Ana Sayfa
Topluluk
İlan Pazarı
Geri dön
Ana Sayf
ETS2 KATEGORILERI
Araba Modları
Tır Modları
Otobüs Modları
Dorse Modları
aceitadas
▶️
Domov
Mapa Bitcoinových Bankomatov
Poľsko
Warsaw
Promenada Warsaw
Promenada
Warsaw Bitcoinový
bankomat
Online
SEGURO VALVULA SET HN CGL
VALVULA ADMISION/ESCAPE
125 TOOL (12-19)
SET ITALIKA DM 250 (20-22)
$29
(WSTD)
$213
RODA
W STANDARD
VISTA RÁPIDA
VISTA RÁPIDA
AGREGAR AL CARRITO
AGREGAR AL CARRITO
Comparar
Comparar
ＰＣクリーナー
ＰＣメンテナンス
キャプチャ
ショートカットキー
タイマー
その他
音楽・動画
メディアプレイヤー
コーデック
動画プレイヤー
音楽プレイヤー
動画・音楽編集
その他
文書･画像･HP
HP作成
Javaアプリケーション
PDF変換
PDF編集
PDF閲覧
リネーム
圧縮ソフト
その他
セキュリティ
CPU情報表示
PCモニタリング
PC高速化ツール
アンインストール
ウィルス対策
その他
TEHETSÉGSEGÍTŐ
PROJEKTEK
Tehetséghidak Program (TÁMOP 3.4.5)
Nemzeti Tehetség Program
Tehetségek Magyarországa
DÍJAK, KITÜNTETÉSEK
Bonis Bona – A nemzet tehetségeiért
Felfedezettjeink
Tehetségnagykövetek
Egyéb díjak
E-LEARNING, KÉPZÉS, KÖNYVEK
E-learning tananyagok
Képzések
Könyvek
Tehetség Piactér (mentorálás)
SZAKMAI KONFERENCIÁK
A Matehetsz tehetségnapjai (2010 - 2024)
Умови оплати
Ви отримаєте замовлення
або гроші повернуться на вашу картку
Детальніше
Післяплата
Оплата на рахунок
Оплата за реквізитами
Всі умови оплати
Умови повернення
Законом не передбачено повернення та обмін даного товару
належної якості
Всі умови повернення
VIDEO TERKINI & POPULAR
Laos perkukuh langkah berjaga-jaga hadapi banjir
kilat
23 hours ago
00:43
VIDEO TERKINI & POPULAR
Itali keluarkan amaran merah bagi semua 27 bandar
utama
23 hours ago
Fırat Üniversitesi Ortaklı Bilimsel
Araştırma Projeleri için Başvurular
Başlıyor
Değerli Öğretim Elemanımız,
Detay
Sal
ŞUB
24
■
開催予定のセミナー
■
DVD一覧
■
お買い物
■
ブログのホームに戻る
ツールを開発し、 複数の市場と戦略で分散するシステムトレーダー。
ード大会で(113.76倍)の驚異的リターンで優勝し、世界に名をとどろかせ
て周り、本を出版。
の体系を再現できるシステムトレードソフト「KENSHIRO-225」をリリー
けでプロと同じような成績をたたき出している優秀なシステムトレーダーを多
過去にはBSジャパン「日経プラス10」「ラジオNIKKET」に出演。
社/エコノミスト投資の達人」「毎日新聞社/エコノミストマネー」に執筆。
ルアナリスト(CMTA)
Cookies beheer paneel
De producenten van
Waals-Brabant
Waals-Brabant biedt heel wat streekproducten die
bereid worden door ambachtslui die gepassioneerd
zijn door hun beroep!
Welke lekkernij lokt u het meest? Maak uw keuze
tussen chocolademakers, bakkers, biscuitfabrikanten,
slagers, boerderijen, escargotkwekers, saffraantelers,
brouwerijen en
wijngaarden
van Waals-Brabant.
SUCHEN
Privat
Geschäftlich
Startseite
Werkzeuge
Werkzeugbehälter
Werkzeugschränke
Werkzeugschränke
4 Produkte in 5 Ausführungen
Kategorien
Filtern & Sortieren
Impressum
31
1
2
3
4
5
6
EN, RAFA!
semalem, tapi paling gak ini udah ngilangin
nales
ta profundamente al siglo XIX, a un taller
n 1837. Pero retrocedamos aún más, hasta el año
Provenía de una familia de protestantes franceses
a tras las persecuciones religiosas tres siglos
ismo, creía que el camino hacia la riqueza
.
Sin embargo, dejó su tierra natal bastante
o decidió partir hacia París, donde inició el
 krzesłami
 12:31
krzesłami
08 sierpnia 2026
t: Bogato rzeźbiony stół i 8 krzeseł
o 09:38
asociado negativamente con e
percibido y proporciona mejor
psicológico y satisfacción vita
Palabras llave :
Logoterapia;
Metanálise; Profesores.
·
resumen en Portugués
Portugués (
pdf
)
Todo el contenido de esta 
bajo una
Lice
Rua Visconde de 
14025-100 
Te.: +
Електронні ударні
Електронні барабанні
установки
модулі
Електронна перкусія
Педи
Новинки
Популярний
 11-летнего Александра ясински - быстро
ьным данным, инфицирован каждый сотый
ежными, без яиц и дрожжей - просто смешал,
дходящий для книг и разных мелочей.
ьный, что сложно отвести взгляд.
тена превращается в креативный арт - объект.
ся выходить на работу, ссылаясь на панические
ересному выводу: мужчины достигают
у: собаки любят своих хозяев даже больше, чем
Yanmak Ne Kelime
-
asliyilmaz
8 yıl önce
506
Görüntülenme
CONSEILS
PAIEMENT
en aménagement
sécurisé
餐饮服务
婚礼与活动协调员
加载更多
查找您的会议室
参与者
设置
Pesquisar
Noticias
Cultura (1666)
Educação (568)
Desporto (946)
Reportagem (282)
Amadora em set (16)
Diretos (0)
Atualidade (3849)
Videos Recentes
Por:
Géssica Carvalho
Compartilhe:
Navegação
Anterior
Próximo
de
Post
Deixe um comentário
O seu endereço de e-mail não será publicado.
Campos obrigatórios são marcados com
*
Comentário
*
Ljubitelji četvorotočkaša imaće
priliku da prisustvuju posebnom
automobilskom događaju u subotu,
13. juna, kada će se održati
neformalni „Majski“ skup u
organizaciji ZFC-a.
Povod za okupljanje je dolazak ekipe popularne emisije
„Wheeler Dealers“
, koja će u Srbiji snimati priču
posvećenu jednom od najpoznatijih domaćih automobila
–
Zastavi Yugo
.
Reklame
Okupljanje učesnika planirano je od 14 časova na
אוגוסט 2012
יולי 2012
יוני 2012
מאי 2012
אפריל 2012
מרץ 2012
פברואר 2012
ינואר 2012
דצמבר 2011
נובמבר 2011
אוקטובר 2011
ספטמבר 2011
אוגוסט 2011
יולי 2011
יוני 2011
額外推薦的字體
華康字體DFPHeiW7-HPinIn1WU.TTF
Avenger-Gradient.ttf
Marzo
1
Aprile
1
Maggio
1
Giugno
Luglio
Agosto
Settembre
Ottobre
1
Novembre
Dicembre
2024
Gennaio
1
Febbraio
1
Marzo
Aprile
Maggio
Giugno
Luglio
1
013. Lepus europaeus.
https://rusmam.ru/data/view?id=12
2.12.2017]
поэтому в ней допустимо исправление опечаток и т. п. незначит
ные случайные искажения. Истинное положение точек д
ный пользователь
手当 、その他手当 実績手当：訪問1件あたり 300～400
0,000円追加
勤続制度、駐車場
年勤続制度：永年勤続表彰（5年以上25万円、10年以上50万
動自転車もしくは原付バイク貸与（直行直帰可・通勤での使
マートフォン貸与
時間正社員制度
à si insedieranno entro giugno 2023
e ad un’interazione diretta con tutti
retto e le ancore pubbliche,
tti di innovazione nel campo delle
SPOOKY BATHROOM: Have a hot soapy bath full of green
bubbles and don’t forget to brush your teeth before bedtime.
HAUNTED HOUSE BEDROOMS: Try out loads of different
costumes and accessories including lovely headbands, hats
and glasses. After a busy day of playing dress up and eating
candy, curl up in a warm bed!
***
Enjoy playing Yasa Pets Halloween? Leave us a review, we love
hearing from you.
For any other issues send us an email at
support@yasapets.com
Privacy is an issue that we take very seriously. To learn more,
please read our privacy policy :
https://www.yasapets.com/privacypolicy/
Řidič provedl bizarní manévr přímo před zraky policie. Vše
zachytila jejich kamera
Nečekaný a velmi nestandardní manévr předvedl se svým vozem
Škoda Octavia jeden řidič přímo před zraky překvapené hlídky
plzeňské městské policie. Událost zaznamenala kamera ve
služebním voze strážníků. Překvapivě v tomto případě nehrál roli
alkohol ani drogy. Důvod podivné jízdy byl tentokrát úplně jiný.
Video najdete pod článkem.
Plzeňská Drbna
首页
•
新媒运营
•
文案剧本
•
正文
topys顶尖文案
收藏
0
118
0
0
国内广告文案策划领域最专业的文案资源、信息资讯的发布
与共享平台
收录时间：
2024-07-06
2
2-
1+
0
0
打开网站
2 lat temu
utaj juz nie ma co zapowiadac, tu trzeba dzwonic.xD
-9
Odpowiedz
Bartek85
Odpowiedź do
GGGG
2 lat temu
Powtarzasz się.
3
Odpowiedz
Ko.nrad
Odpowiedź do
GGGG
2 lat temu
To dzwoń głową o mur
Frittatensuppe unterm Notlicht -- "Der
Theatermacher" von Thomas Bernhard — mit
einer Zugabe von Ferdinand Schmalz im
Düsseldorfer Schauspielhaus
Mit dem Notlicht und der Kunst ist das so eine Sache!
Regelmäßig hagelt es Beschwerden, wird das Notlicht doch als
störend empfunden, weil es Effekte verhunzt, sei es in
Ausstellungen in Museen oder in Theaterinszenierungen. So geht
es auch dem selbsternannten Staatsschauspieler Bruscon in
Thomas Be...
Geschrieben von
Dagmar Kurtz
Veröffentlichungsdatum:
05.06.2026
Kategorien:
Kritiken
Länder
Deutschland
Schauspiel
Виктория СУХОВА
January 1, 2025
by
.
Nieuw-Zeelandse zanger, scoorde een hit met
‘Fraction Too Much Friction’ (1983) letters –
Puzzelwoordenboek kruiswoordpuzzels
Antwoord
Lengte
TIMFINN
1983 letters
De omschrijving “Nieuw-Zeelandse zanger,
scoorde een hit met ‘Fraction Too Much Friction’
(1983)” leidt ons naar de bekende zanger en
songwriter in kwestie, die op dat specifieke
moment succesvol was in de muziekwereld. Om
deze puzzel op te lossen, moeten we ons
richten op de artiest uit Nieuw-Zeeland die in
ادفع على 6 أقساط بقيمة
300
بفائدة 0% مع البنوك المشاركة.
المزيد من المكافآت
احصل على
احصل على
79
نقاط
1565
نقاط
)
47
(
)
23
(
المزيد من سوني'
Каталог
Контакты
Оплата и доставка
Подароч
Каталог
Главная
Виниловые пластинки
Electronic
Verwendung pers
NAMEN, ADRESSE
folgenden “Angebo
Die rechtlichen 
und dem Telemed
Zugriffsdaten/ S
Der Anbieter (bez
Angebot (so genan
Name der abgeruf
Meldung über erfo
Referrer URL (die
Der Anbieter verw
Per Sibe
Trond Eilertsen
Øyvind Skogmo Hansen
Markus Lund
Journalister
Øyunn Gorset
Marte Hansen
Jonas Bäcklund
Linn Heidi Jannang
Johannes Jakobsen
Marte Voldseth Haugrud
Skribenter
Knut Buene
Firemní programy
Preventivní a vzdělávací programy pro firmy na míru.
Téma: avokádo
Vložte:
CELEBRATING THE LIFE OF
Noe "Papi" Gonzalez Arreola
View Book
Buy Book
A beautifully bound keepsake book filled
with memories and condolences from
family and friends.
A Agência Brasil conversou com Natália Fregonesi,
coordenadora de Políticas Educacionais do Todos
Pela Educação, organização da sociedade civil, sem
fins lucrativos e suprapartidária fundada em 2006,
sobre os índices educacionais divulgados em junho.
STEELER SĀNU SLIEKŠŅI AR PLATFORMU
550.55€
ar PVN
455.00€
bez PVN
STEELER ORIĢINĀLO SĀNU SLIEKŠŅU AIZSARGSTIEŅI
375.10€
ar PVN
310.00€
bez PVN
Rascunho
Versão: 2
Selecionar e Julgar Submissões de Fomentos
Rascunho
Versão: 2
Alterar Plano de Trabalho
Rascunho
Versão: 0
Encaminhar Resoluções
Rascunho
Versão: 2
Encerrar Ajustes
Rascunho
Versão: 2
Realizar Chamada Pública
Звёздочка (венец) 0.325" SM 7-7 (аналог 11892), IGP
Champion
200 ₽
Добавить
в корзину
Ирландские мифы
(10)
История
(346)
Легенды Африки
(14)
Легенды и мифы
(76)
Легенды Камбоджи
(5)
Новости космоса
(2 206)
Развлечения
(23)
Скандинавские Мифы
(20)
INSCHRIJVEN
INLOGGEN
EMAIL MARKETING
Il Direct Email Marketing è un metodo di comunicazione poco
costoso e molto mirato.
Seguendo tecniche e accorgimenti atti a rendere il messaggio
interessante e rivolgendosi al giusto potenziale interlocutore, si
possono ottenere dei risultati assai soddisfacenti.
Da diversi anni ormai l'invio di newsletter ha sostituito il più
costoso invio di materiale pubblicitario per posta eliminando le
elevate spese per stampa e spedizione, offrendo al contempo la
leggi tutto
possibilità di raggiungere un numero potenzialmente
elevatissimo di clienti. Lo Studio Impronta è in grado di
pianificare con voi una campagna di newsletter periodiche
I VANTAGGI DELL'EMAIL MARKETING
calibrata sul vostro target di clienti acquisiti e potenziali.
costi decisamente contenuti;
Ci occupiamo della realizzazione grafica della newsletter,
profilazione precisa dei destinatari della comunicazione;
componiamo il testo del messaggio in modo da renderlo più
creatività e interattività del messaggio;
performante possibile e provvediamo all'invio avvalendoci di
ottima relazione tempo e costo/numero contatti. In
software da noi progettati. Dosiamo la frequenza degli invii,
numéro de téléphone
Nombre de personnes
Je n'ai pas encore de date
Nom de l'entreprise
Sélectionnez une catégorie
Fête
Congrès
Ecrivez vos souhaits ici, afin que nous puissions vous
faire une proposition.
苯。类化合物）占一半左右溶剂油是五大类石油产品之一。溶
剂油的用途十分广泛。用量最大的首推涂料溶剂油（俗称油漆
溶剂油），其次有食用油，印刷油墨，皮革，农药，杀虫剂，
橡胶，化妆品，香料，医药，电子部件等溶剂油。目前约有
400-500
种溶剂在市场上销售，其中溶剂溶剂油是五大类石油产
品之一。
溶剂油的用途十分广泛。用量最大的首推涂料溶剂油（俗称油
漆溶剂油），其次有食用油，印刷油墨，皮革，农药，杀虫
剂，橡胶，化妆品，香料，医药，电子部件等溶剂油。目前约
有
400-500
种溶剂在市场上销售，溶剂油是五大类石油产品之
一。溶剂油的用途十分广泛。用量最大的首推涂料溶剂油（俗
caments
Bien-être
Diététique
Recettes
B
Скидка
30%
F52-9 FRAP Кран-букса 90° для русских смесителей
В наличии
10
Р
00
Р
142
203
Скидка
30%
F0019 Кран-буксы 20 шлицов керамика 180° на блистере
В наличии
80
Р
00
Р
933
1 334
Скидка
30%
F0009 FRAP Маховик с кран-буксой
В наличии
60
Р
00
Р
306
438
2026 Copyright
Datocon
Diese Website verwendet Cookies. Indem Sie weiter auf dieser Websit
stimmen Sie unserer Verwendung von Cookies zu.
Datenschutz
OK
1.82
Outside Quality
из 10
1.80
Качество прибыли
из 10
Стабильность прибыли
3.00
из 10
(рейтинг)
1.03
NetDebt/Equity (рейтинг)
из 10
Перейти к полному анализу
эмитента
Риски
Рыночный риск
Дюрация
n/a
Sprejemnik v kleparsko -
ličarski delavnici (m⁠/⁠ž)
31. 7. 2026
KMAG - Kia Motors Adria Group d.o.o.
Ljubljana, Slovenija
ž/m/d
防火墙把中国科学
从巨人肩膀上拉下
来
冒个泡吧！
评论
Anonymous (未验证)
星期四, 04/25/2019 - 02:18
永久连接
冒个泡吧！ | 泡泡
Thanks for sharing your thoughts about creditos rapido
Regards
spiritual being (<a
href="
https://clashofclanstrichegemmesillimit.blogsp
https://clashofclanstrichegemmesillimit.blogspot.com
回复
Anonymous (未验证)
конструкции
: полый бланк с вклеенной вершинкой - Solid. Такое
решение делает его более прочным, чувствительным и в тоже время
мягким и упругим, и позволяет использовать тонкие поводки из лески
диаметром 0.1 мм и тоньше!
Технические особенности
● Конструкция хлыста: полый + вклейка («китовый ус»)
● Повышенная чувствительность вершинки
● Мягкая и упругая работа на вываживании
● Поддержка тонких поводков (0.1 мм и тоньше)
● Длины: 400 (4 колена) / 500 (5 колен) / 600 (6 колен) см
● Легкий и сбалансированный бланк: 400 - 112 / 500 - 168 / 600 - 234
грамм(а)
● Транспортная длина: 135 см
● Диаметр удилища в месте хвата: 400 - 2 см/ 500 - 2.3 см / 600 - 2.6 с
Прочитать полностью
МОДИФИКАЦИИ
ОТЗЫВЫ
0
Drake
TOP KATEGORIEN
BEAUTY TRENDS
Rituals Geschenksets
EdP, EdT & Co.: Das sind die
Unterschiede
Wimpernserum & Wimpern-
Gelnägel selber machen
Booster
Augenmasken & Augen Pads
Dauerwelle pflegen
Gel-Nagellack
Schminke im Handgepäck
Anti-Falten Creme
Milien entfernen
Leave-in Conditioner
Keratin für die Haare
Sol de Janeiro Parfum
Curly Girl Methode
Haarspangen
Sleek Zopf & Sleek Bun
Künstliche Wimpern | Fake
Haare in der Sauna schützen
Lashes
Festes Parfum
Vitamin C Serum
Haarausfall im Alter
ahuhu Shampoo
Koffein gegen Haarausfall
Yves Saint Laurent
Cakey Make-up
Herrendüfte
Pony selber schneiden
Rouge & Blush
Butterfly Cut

============================================================

*WHAT IS NEEDED*:
Which lines in the rows above contain the word "zanger"? List each of those lines in full, matching case exactly.

*RESPONSE BOX*:
Nieuw-Zeelandse zanger, scoorde een hit met
De omschrijving “Nieuw-Zeelandse zanger,
(1983)” leidt ons naar de bekende zanger en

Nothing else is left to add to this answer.